I have a client that provided me with a synthetic tusk material and he wants a couple FPs.  Problem is, the blank is only about 4-1/2" long x 2" wide.  So, I am looking for a shorter style pen.  I have checked the Electra and the El Toro, client not really happy with those.
Any other options I can suggest to him?
Thanks.


----------



## stolicky (Oct 29, 2010)

I have recently seen the Vertex on line as a FP.  No experience with it, but that may be something to look in to.  The black required is ~3" (or less).


----------



## juteck (Oct 29, 2010)

The Stretch FP from Lau Lau Woodworks also uses a single tube that might work.

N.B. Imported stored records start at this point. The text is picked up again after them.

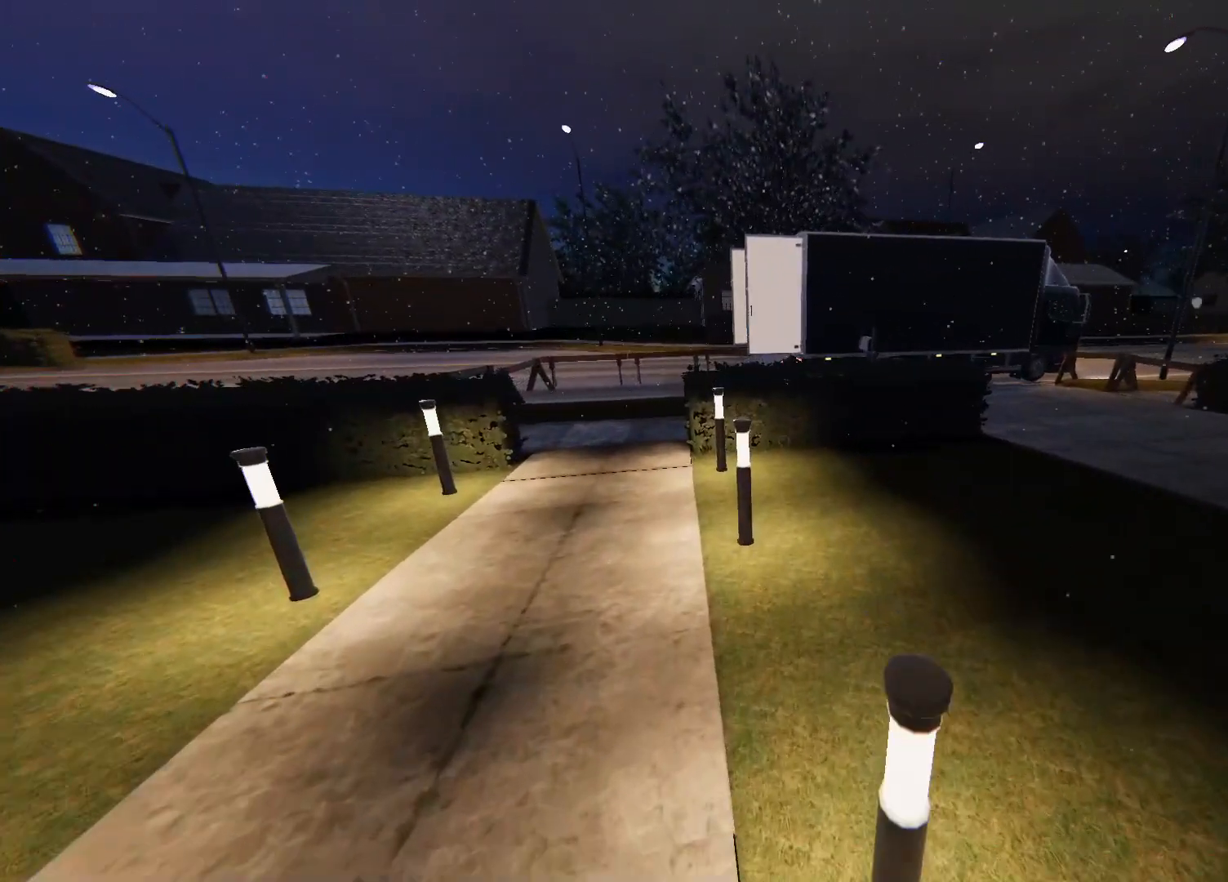
{"buttons": [], "left_stick": "up", "right_stick": "center", "events": [[467, "L3", "up"]]}
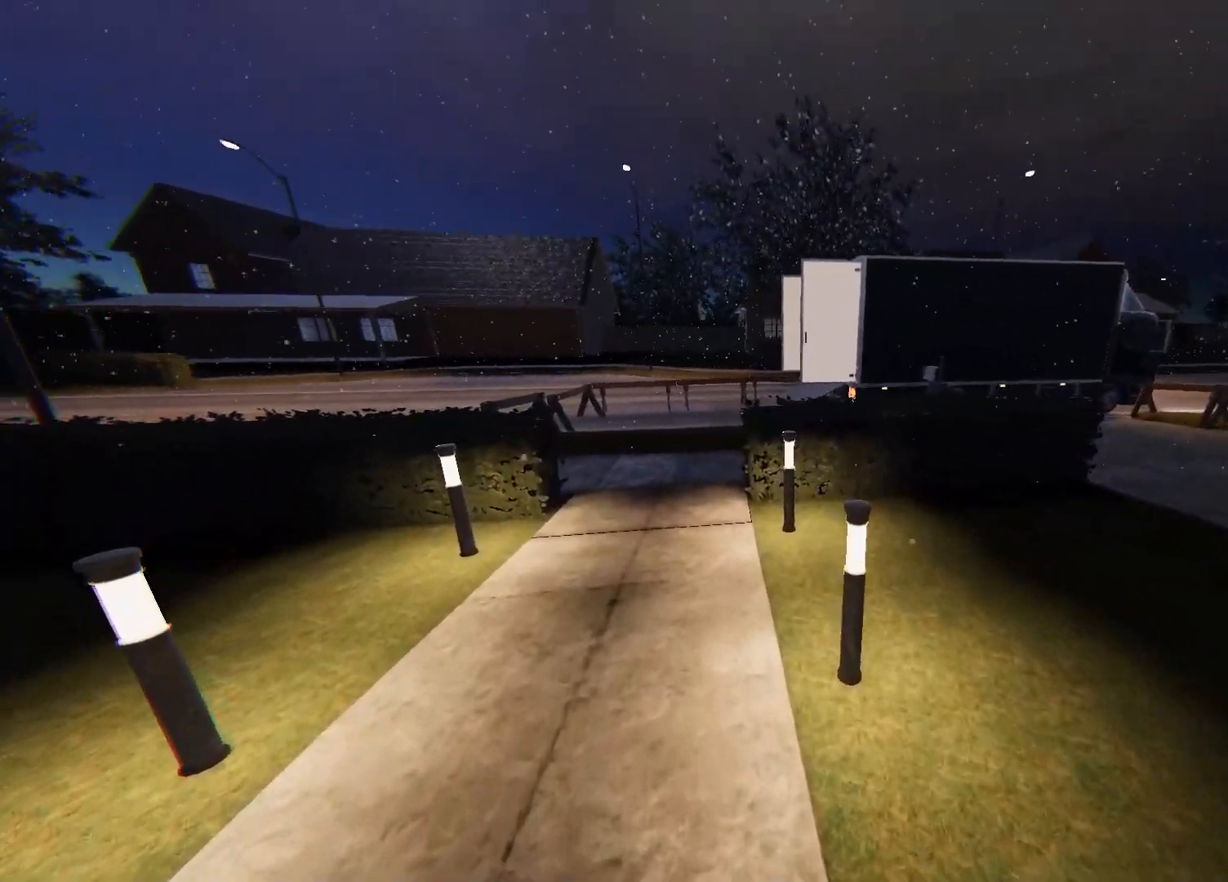
{"buttons": [], "left_stick": "center", "right_stick": "center", "events": [[200, "left_stick", "center"]]}
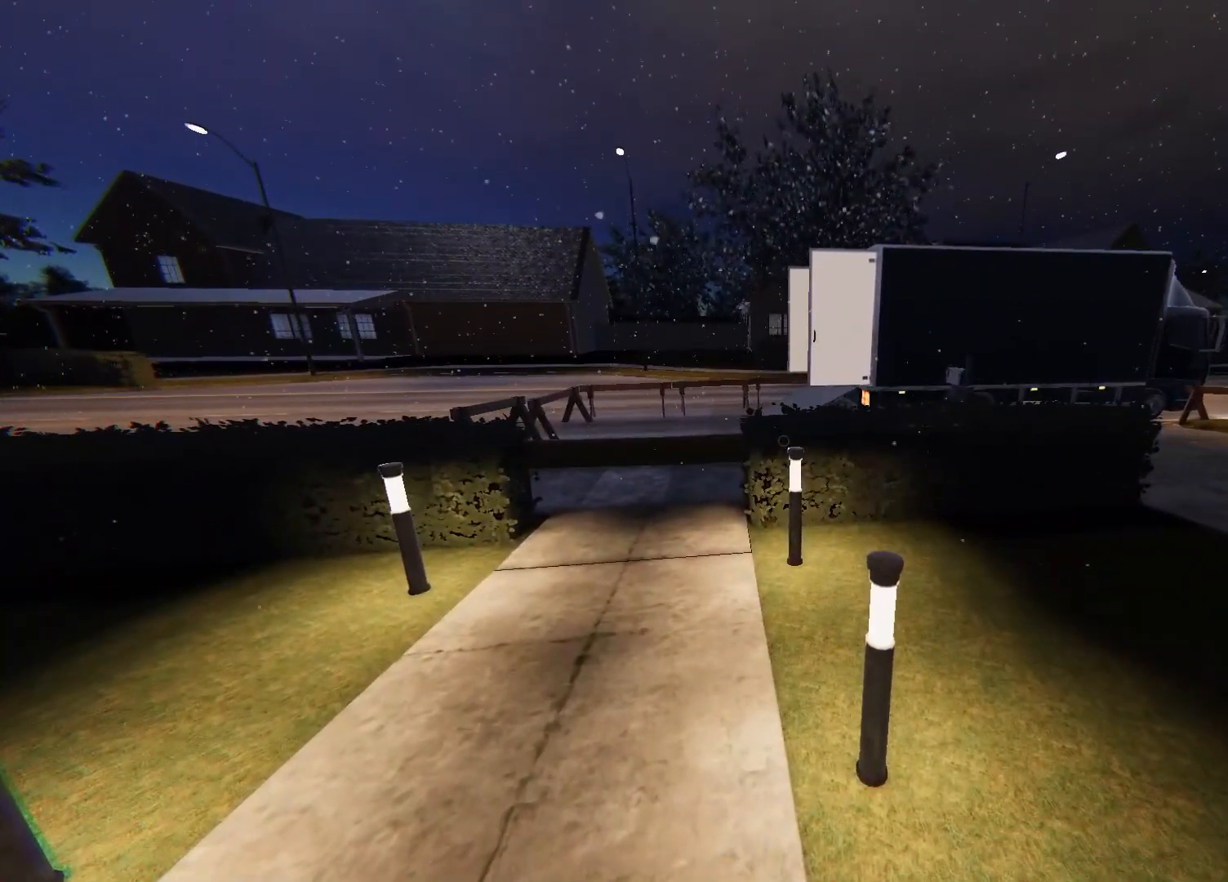
{"buttons": [], "left_stick": "center", "right_stick": "center", "events": []}
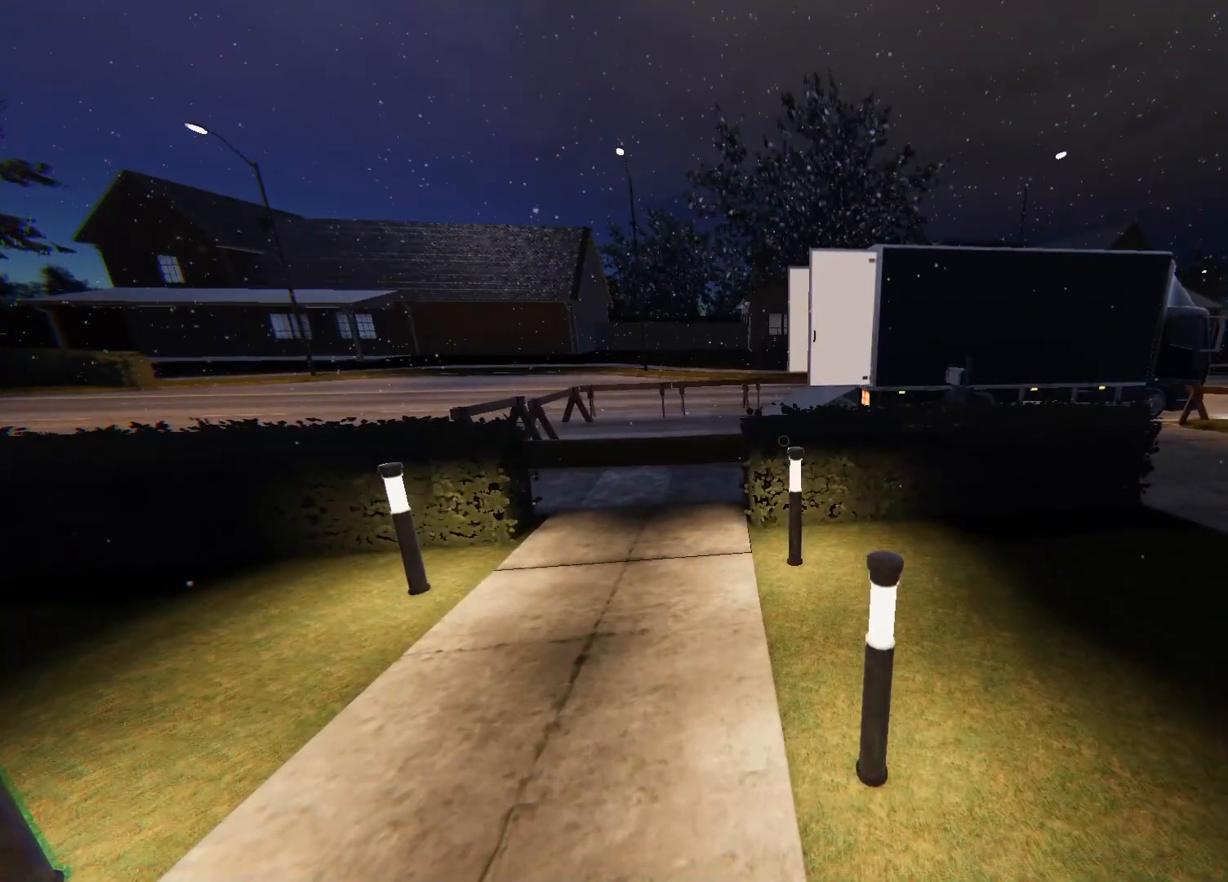
{"buttons": [], "left_stick": "center", "right_stick": "center", "events": []}
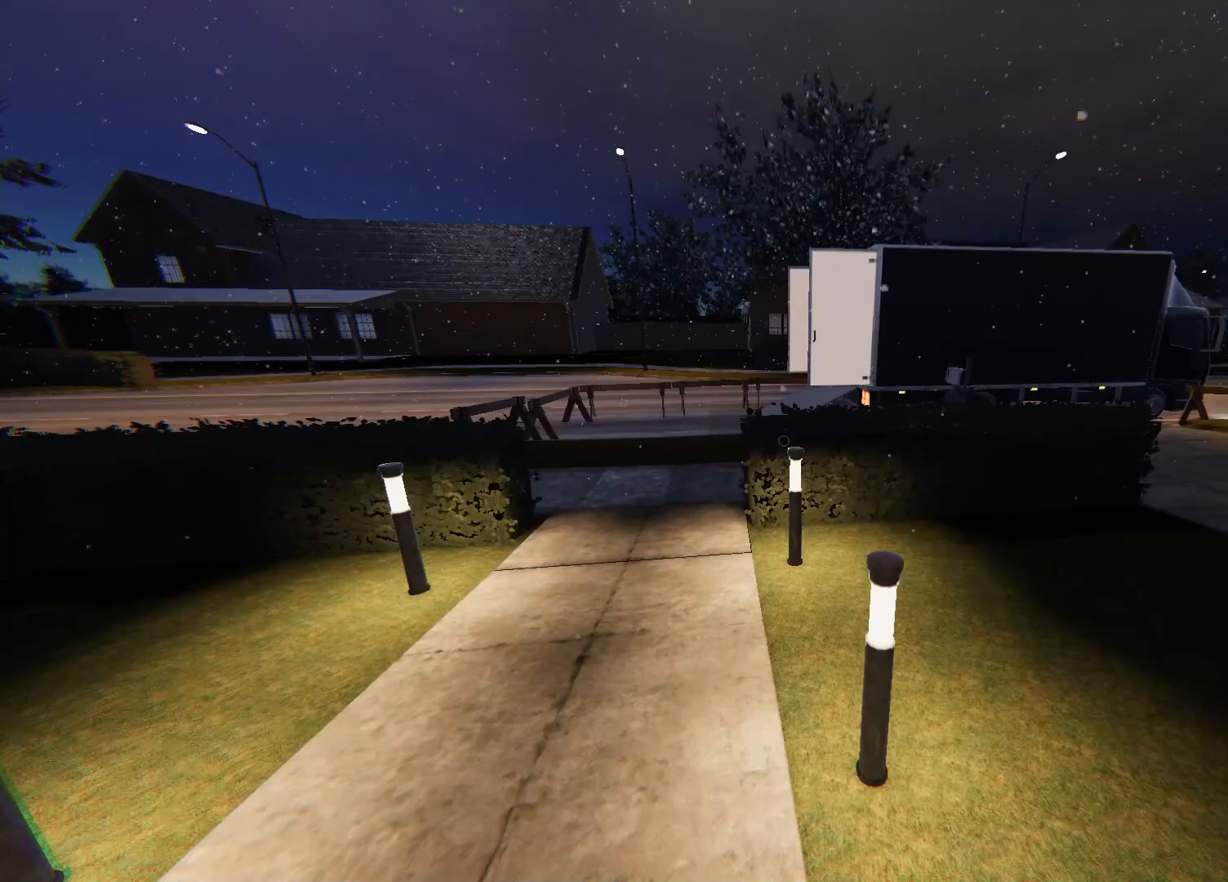
{"buttons": [], "left_stick": "center", "right_stick": "center", "events": []}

https://www.laulauwood.net/catalog/10


----------



## Larry in Harrow (Oct 29, 2010)

*SHORT?*

A fountain pen does not require the full length of the kit barrels.  These were designed to accommodate the longer rollerball refill.  A fountain pen requires only the space for the pump (in full position) or even shorter, the ink cartridge.  Shorten the tubes of any kit to fit your needs.
For instance the "Cutoff Cutie" is a joke full function fountain pen made for a swap on another forum.  The theme of the swap was "Not the pen you would chose to write your memoirs".  The nib barrel is shortened to 1.25" and the clip barrel is only 1.75" long.  Both pens are from the same kit, the walnut Baron is for reference only.


----------



## BigguyZ (Oct 29, 2010)

Cool, I actually like the cutie's look.  I usually don't carry a pen in my pocket, as I have enough in there.  But that might be compact enough...  

I've had that idea befor, but it's nice to see it in action.


----------